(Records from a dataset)
______________________________
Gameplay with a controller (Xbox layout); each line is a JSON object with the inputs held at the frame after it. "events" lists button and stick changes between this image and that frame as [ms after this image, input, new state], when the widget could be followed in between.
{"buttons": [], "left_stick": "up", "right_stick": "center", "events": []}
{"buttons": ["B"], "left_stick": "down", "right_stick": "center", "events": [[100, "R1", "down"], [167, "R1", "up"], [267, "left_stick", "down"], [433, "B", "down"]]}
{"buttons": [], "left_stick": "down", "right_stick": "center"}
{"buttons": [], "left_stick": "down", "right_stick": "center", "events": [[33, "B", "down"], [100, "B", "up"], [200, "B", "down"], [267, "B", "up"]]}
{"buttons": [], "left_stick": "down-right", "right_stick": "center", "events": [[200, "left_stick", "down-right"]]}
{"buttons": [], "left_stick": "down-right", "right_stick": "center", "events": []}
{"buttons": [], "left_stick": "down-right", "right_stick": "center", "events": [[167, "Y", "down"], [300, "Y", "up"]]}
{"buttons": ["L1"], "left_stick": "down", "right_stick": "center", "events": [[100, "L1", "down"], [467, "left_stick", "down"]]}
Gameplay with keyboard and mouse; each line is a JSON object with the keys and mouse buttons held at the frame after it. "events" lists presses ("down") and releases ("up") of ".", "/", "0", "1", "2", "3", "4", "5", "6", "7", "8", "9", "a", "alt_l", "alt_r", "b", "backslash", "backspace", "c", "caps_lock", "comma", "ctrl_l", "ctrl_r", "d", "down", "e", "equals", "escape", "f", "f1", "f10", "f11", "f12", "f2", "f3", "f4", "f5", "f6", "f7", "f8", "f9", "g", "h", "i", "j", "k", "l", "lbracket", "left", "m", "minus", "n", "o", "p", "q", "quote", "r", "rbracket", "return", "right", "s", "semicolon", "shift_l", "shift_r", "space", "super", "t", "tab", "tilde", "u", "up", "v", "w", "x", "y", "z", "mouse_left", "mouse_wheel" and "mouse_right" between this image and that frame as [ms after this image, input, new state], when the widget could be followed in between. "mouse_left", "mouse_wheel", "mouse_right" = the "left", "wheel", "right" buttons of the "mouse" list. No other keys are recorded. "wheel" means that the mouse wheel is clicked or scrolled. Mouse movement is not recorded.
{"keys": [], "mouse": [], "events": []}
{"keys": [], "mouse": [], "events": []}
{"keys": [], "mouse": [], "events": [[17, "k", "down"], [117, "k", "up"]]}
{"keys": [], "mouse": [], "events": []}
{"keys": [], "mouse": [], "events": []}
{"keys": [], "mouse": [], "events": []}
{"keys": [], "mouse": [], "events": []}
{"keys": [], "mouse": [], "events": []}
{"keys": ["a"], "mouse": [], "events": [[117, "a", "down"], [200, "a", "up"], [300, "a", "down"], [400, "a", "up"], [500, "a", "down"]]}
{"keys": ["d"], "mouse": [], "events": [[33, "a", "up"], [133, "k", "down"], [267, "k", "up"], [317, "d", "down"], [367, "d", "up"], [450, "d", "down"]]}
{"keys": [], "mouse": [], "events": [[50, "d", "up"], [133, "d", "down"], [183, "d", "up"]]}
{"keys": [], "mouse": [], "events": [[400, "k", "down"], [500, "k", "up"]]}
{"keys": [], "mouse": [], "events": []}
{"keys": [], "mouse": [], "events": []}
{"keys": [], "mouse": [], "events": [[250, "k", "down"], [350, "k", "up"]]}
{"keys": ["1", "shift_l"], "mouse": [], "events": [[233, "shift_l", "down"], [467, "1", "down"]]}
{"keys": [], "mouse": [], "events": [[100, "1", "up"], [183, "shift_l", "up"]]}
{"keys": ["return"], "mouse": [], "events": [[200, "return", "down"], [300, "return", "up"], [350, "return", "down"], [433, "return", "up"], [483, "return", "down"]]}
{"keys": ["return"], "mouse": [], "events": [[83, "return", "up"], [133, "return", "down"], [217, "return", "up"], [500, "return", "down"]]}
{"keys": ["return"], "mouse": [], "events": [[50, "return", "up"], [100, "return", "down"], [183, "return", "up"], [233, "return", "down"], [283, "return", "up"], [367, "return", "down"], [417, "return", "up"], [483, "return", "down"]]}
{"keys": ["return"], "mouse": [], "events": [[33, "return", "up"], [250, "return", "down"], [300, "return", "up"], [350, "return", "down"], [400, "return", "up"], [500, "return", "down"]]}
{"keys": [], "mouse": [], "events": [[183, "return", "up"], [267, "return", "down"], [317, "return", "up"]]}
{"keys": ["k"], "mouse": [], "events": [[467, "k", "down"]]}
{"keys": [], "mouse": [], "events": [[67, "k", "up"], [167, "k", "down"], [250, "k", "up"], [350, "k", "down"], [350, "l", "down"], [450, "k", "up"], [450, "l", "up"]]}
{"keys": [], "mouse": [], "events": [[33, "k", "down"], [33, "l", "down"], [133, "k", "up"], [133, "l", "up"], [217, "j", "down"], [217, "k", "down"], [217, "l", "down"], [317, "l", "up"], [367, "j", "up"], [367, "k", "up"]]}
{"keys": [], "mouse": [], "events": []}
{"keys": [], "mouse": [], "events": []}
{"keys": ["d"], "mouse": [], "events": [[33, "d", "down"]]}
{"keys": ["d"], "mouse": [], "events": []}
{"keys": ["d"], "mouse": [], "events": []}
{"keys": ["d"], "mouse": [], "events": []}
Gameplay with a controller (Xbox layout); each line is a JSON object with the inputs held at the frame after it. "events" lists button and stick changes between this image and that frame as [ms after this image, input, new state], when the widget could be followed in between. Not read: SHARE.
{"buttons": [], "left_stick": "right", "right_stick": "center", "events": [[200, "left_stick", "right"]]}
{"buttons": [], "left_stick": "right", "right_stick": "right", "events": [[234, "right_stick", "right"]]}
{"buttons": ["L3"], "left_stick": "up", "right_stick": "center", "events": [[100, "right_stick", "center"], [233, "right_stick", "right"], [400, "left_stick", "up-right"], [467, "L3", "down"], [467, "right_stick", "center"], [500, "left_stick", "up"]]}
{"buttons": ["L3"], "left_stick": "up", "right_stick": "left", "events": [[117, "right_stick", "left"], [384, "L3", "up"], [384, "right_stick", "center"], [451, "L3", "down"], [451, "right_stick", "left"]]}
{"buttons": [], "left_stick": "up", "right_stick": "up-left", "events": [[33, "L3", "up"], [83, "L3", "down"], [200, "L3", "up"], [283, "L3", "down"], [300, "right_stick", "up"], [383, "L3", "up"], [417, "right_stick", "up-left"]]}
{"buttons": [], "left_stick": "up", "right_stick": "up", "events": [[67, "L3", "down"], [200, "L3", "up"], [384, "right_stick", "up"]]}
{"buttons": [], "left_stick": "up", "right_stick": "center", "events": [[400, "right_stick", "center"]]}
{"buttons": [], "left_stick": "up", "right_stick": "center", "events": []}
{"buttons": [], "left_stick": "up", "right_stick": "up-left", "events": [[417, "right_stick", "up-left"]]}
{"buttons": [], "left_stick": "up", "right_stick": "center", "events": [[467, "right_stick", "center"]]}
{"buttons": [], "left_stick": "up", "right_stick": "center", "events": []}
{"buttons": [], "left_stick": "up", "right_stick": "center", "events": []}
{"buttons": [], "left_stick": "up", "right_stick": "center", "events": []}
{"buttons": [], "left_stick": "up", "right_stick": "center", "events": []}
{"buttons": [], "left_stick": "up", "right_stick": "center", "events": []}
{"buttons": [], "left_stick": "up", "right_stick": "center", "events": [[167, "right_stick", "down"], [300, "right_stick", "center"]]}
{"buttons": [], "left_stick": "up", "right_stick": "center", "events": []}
______________________________
**Problem**
From the first line through the last, repeat the entries exactly.

**Task solution**
Gameplay with a controller (Xbox layout); each line is a JSON object with the inputs held at the frame after it. "events" lists button and stick changes between this image and that frame as [ms after this image, input, new state], when the widget could be followed in between.
{"buttons": [], "left_stick": "up", "right_stick": "center", "events": []}
{"buttons": ["B"], "left_stick": "down", "right_stick": "center", "events": [[100, "R1", "down"], [167, "R1", "up"], [267, "left_stick", "down"], [433, "B", "down"]]}
{"buttons": [], "left_stick": "down", "right_stick": "center"}
{"buttons": [], "left_stick": "down", "right_stick": "center", "events": [[33, "B", "down"], [100, "B", "up"], [200, "B", "down"], [267, "B", "up"]]}
{"buttons": [], "left_stick": "down-right", "right_stick": "center", "events": [[200, "left_stick", "down-right"]]}
{"buttons": [], "left_stick": "down-right", "right_stick": "center", "events": []}
{"buttons": [], "left_stick": "down-right", "right_stick": "center", "events": [[167, "Y", "down"], [300, "Y", "up"]]}
{"buttons": ["L1"], "left_stick": "down", "right_stick": "center", "events": [[100, "L1", "down"], [467, "left_stick", "down"]]}
Gameplay with keyboard and mouse; each line is a JSON object with the keys and mouse buttons held at the frame after it. "events" lists presses ("down") and releases ("up") of ".", "/", "0", "1", "2", "3", "4", "5", "6", "7", "8", "9", "a", "alt_l", "alt_r", "b", "backslash", "backspace", "c", "caps_lock", "comma", "ctrl_l", "ctrl_r", "d", "down", "e", "equals", "escape", "f", "f1", "f10", "f11", "f12", "f2", "f3", "f4", "f5", "f6", "f7", "f8", "f9", "g", "h", "i", "j", "k", "l", "lbracket", "left", "m", "minus", "n", "o", "p", "q", "quote", "r", "rbracket", "return", "right", "s", "semicolon", "shift_l", "shift_r", "space", "super", "t", "tab", "tilde", "u", "up", "v", "w", "x", "y", "z", "mouse_left", "mouse_wheel" and "mouse_right" between this image and that frame as [ms after this image, input, new state], when the widget could be followed in between. "mouse_left", "mouse_wheel", "mouse_right" = the "left", "wheel", "right" buttons of the "mouse" list. No other keys are recorded. "wheel" means that the mouse wheel is clicked or scrolled. Mouse movement is not recorded.
{"keys": [], "mouse": [], "events": []}
{"keys": [], "mouse": [], "events": []}
{"keys": [], "mouse": [], "events": [[17, "k", "down"], [117, "k", "up"]]}
{"keys": [], "mouse": [], "events": []}
{"keys": [], "mouse": [], "events": []}
{"keys": [], "mouse": [], "events": []}
{"keys": [], "mouse": [], "events": []}
{"keys": [], "mouse": [], "events": []}
{"keys": ["a"], "mouse": [], "events": [[117, "a", "down"], [200, "a", "up"], [300, "a", "down"], [400, "a", "up"], [500, "a", "down"]]}
{"keys": ["d"], "mouse": [], "events": [[33, "a", "up"], [133, "k", "down"], [267, "k", "up"], [317, "d", "down"], [367, "d", "up"], [450, "d", "down"]]}
{"keys": [], "mouse": [], "events": [[50, "d", "up"], [133, "d", "down"], [183, "d", "up"]]}
{"keys": [], "mouse": [], "events": [[400, "k", "down"], [500, "k", "up"]]}
{"keys": [], "mouse": [], "events": []}
{"keys": [], "mouse": [], "events": []}
{"keys": [], "mouse": [], "events": [[250, "k", "down"], [350, "k", "up"]]}
{"keys": ["1", "shift_l"], "mouse": [], "events": [[233, "shift_l", "down"], [467, "1", "down"]]}
{"keys": [], "mouse": [], "events": [[100, "1", "up"], [183, "shift_l", "up"]]}
{"keys": ["return"], "mouse": [], "events": [[200, "return", "down"], [300, "return", "up"], [350, "return", "down"], [433, "return", "up"], [483, "return", "down"]]}
{"keys": ["return"], "mouse": [], "events": [[83, "return", "up"], [133, "return", "down"], [217, "return", "up"], [500, "return", "down"]]}
{"keys": ["return"], "mouse": [], "events": [[50, "return", "up"], [100, "return", "down"], [183, "return", "up"], [233, "return", "down"], [283, "return", "up"], [367, "return", "down"], [417, "return", "up"], [483, "return", "down"]]}
{"keys": ["return"], "mouse": [], "events": [[33, "return", "up"], [250, "return", "down"], [300, "return", "up"], [350, "return", "down"], [400, "return", "up"], [500, "return", "down"]]}
{"keys": [], "mouse": [], "events": [[183, "return", "up"], [267, "return", "down"], [317, "return", "up"]]}
{"keys": ["k"], "mouse": [], "events": [[467, "k", "down"]]}
{"keys": [], "mouse": [], "events": [[67, "k", "up"], [167, "k", "down"], [250, "k", "up"], [350, "k", "down"], [350, "l", "down"], [450, "k", "up"], [450, "l", "up"]]}
{"keys": [], "mouse": [], "events": [[33, "k", "down"], [33, "l", "down"], [133, "k", "up"], [133, "l", "up"], [217, "j", "down"], [217, "k", "down"], [217, "l", "down"], [317, "l", "up"], [367, "j", "up"], [367, "k", "up"]]}
{"keys": [], "mouse": [], "events": []}
{"keys": [], "mouse": [], "events": []}
{"keys": ["d"], "mouse": [], "events": [[33, "d", "down"]]}
{"keys": ["d"], "mouse": [], "events": []}
{"keys": ["d"], "mouse": [], "events": []}
{"keys": ["d"], "mouse": [], "events": []}
Gameplay with a controller (Xbox layout); each line is a JSON object with the inputs held at the frame after it. "events" lists button and stick changes between this image and that frame as [ms after this image, input, new state], when the widget could be followed in between. Not read: SHARE.
{"buttons": [], "left_stick": "right", "right_stick": "center", "events": [[200, "left_stick", "right"]]}
{"buttons": [], "left_stick": "right", "right_stick": "right", "events": [[234, "right_stick", "right"]]}
{"buttons": ["L3"], "left_stick": "up", "right_stick": "center", "events": [[100, "right_stick", "center"], [233, "right_stick", "right"], [400, "left_stick", "up-right"], [467, "L3", "down"], [467, "right_stick", "center"], [500, "left_stick", "up"]]}
{"buttons": ["L3"], "left_stick": "up", "right_stick": "left", "events": [[117, "right_stick", "left"], [384, "L3", "up"], [384, "right_stick", "center"], [451, "L3", "down"], [451, "right_stick", "left"]]}
{"buttons": [], "left_stick": "up", "right_stick": "up-left", "events": [[33, "L3", "up"], [83, "L3", "down"], [200, "L3", "up"], [283, "L3", "down"], [300, "right_stick", "up"], [383, "L3", "up"], [417, "right_stick", "up-left"]]}
{"buttons": [], "left_stick": "up", "right_stick": "up", "events": [[67, "L3", "down"], [200, "L3", "up"], [384, "right_stick", "up"]]}
{"buttons": [], "left_stick": "up", "right_stick": "center", "events": [[400, "right_stick", "center"]]}
{"buttons": [], "left_stick": "up", "right_stick": "center", "events": []}
{"buttons": [], "left_stick": "up", "right_stick": "up-left", "events": [[417, "right_stick", "up-left"]]}
{"buttons": [], "left_stick": "up", "right_stick": "center", "events": [[467, "right_stick", "center"]]}
{"buttons": [], "left_stick": "up", "right_stick": "center", "events": []}
{"buttons": [], "left_stick": "up", "right_stick": "center", "events": []}
{"buttons": [], "left_stick": "up", "right_stick": "center", "events": []}
{"buttons": [], "left_stick": "up", "right_stick": "center", "events": []}
{"buttons": [], "left_stick": "up", "right_stick": "center", "events": []}
{"buttons": [], "left_stick": "up", "right_stick": "center", "events": [[167, "right_stick", "down"], [300, "right_stick", "center"]]}
{"buttons": [], "left_stick": "up", "right_stick": "center", "events": []}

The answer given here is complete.